3. Pyrilla / Sugarcane Leafhopper

(Pyrilla perpusilla)

The Threat:

  • Pyrilla is a gregarious, sap-sucking leafhopper that colonises the underside of leaves in large, coordinated populations.
  • Feeding produces copious honeydew that falls onto lower leaves, promoting rapid growth of sooty mould colonies.
  • The black fungal film blocks photosynthesis, and combined with sap loss, reduces sucrose content and cane weight.
  • In severe outbreaks, the entire lower canopy of a sugarcane field can be covered in honeydew and black mould.

The Solution:

  • Avoid excessive urea application, as it encourages succulent growth, which attracts Pyrilla.
  • Dip setts in Chlorpyriphos (Organophosphate insecticide, IRAC Group -1B) 20 EC solution (2ml/liter) before planting
  • Apply Carbofuran 3G granules (Systemic Insecticide — Carbamate, IRAC Group 1A) @ 5 kg/ha into the leaf whorl at first deadheart appearance; the granules release the active ingredient over 4–6 weeks, covering the larval window.
  • Install pheromone traps (Semiochemical) @ 5 per hectare to monitor adult moth emergence and time the application to the peak egg-laying window, maximising the efficiency of the chemical intervention.

4. Smut Disease

(Sporisorium scitamineum)

The Threat:

  • Sugarcane smut converts the growing apical bud of an infected cane into a long, curved black whip of fungal spores at the grand growth stage.
  • The infected cane produces no harvestable material, only sterile, spore-bearing structures.
  • Spores are released by wind and rain, infecting healthy setts and buds of neighbouring plants.
  • Spread through infected setts is the primary introduction route of the disease into a new field.

The Solution:

  • Treat setts by soaking in Carbendazim 50 WP solution (Systemic Fungicide — Benzimidazole, FRAC Group 1) @ 1 g/litre for 10 minutes before planting to eliminate externally-carried spore inoculum.
  • Grow smut-resistant varieties recommended by ICAR-SBI.
  • Remove and burn black-whip plants immediately upon detection, as the spore mass on the whip tip releases millions of spores at the slightest disturbance.
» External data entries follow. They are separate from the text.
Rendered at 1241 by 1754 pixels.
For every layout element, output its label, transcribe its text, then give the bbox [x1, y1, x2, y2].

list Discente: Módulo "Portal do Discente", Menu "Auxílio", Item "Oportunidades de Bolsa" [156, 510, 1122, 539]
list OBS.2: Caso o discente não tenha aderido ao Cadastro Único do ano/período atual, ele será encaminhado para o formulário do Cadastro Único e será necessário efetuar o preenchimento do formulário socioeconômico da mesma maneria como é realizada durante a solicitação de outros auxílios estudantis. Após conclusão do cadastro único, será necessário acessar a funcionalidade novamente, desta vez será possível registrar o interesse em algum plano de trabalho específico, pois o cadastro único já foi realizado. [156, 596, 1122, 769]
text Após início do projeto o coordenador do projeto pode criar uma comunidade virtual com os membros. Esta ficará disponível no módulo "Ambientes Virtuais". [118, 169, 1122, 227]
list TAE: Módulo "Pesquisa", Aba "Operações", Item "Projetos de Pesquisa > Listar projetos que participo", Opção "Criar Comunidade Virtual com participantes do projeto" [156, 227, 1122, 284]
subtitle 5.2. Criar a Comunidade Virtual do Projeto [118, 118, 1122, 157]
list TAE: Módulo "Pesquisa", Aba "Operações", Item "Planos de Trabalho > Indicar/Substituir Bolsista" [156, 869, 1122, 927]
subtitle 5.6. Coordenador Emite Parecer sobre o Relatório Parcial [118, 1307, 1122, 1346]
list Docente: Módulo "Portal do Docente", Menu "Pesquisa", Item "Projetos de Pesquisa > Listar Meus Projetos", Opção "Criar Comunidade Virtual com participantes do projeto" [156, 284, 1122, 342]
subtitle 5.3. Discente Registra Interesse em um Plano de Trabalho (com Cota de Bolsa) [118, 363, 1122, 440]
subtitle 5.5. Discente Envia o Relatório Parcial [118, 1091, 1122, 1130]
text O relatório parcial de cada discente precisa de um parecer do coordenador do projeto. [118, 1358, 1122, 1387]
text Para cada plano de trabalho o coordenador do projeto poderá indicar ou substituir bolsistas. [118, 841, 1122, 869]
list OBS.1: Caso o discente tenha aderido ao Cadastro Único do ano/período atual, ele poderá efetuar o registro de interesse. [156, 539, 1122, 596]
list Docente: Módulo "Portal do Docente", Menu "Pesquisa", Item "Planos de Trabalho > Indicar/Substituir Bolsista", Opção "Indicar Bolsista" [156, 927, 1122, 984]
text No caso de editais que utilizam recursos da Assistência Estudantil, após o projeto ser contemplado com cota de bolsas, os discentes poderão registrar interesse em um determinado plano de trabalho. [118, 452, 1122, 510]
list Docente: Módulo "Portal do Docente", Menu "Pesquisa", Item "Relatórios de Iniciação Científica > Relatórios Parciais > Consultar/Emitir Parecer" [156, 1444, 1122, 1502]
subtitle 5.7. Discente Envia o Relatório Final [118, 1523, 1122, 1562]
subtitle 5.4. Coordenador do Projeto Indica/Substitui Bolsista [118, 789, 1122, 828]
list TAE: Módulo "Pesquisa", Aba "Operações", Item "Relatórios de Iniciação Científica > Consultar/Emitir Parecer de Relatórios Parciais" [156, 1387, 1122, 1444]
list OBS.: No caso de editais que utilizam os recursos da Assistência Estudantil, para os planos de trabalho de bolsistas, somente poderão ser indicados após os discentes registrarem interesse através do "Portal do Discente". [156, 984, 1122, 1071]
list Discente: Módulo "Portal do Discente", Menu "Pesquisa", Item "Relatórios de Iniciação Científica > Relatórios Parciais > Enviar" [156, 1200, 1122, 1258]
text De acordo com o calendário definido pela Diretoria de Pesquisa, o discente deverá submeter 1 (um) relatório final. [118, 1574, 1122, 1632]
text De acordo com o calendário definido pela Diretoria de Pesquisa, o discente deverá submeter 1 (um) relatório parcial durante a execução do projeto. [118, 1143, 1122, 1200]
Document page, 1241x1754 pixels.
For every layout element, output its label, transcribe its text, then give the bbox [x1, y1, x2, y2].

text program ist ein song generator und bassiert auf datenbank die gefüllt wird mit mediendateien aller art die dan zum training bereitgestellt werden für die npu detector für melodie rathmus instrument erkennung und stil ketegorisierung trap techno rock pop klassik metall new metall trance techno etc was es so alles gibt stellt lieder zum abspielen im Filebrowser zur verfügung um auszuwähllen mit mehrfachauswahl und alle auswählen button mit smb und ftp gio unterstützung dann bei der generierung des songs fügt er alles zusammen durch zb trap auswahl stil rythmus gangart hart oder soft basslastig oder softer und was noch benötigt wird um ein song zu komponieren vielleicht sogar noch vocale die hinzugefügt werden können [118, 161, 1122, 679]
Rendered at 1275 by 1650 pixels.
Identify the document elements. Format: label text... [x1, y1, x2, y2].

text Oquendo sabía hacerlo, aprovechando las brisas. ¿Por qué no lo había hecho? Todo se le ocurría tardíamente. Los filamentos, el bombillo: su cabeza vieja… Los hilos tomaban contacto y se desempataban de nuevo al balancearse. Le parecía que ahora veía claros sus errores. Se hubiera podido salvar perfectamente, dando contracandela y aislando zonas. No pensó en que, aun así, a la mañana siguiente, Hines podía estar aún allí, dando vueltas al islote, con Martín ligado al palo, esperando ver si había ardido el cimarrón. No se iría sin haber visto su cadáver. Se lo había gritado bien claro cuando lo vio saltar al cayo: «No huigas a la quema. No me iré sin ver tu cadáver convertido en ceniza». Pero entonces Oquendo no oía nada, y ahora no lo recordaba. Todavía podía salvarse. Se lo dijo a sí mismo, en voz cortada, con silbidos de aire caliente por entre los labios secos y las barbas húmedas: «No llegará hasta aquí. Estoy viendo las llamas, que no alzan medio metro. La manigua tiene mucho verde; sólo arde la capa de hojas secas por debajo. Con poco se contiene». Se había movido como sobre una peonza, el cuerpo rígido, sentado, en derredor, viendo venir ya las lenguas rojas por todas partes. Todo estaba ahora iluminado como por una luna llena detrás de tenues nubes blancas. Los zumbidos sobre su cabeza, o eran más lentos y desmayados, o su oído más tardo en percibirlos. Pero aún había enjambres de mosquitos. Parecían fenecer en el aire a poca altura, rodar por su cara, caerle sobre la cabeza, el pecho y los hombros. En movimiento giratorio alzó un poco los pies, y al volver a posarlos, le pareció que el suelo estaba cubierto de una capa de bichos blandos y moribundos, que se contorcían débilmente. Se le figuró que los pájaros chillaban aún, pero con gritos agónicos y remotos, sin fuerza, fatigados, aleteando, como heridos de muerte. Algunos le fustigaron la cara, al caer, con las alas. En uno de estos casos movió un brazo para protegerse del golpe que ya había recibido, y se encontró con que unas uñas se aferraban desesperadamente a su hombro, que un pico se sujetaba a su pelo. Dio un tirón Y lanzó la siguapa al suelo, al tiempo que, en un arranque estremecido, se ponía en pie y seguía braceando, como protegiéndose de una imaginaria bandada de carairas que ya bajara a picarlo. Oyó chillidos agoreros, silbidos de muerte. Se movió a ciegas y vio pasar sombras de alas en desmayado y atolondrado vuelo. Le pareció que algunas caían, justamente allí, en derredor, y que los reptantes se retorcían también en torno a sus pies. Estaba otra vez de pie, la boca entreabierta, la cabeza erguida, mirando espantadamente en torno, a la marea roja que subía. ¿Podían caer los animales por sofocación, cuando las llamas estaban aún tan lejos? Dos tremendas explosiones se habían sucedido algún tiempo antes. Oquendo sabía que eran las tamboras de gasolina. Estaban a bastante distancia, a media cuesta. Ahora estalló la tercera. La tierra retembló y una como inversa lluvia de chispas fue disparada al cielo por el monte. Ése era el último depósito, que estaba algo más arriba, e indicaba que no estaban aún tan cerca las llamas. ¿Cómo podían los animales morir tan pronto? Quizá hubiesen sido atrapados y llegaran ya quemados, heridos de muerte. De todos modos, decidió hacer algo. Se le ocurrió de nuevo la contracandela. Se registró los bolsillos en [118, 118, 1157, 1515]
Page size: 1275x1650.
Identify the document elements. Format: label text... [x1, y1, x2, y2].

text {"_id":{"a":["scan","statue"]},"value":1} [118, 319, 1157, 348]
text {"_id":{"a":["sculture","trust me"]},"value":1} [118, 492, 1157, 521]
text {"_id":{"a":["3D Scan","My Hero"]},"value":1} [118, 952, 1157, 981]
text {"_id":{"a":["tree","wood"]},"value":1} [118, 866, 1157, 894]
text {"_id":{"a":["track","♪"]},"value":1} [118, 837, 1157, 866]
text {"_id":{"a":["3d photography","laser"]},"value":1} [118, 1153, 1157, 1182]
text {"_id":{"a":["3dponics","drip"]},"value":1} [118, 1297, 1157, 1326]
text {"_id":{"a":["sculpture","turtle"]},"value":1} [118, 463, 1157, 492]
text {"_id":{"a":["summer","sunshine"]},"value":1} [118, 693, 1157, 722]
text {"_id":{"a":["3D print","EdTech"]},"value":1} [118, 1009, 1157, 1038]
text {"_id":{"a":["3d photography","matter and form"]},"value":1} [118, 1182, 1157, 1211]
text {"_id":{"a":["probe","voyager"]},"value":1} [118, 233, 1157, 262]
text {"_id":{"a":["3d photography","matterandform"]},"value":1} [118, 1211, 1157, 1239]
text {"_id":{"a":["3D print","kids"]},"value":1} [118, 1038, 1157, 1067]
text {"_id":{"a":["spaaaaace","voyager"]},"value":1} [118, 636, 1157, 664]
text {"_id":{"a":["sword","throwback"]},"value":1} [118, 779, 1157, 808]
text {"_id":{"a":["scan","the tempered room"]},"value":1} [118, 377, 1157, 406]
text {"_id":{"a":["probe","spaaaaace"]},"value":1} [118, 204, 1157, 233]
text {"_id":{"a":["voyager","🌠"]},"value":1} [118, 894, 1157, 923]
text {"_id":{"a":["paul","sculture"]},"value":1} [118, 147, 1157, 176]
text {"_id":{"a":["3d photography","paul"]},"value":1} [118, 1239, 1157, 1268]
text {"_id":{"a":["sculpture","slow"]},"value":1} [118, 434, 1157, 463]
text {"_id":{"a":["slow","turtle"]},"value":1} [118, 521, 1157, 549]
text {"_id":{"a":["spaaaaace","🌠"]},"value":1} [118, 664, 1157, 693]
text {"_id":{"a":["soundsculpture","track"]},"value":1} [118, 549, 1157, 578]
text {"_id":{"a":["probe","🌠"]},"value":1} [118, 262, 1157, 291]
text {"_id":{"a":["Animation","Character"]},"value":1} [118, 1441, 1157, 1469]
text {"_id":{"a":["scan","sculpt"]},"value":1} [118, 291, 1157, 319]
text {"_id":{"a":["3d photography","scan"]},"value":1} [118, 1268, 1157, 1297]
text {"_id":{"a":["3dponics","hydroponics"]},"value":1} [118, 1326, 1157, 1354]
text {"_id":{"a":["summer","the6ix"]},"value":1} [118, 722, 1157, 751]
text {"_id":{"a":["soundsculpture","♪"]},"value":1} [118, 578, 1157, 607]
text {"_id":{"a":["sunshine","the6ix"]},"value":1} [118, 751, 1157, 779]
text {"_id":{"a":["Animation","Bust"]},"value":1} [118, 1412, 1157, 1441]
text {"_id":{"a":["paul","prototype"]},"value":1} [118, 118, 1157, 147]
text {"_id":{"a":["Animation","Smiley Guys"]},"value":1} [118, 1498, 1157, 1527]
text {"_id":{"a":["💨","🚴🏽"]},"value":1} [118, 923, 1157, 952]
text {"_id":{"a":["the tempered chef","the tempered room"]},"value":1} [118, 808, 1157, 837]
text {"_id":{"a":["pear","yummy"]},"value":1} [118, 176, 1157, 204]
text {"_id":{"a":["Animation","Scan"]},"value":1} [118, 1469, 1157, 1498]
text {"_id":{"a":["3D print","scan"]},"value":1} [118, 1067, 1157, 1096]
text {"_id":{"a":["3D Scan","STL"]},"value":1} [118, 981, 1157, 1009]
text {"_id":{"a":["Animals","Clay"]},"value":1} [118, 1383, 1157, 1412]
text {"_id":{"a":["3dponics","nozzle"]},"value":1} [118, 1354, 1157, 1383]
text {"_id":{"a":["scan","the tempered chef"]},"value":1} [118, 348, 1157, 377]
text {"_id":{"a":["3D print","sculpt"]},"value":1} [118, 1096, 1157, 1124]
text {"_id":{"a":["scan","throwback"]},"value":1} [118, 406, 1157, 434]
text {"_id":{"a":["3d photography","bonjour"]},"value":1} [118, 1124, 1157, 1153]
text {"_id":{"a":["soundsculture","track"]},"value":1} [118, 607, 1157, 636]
5. Waterlogging / Flooding

The Threat:

  • Prolonged waterlogging during the formative tillering stage (first 0–4 months) creates root anaerobia, severely limiting tiller production.
  • Reduced tiller production directly lowers final stalk population, which determines cane yield.
  • Every tiller lost to early waterlogging is a permanent reduction in final cane count.

The Solution:

  • Adopt trench or furrow planting — sow setts in trenches or furrows to raise the developing ratoon and tillering zone above waterlogged soil.
  • Maintain open drainage channels on all four sides of the field throughout the growing season.
  • In fields with perennial waterlogging, install sub-surface drainage (tile drains) at 60–90 cm depth.